A religious court in Malaysia has allowed a Muslim convert to leave the Islamic faith, in what is being hailed as a landmark ruling.
Penang's Sharia court ruled that Siti Fatimah Tan Abdullah was free to return to Buddhism, following the collapse of her marriage to a Muslim man.
It was decided she had not had proper counselling during her conversion.
Malaysians are rarely allowed to renounce the faith - those who do can be prosecuted under stringent laws.
Religious rights are a sensitive issue in Malaysia - which is 60% Muslim.
The country has large Hindu, Christian and Buddhist communities - mainly drawn from the ethnic Indian and Chinese minorities.
Malaysia insists a non-Muslim marrying a Muslim must take their faith. Ms Siti, an ethnic Chinese, converted when she married an Iranian Muslim man.
When their marriage collapsed, she filed a case with the Penang court asking to be allowed to revert to being a Buddhist.
The judge found in her favour, saying it was clear she had never practised Islam after her conversion and continued to pray as a Buddhist.
"The court has no choice but to declare that Siti Fatimah Tan Abdullah is no longer a Muslim as she has never practised the teachings of Islam," said Judge Othman Ibrahim.
He instead blamed the state Islamic council for not fulfilling its responsibility of counselling and guiding new converts.

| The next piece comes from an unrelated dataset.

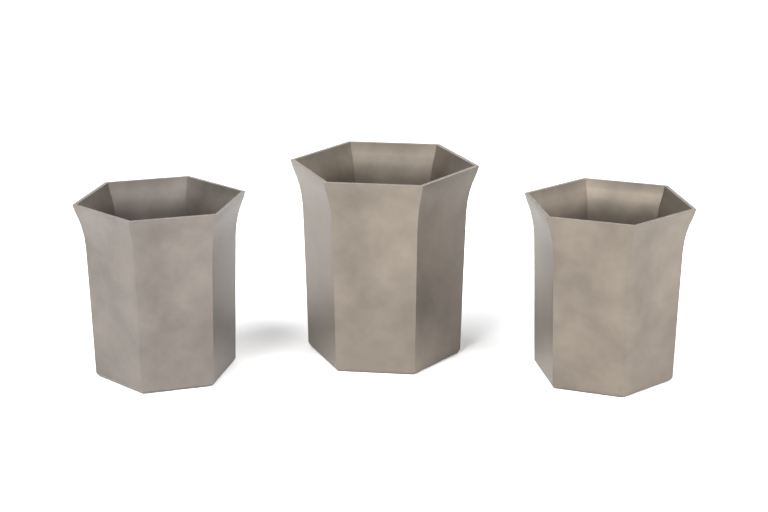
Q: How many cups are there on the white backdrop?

Analysts say the judge used a very liberal interpretation of the law because in many countries converts are treated just like those who are born into Islam - and are prohibited from changing their faith.
Islamic affairs are governed at a state level so this decision may not form a precedent for other parts of Malaysia.
The local religious council in Penang may also appeal against the ruling.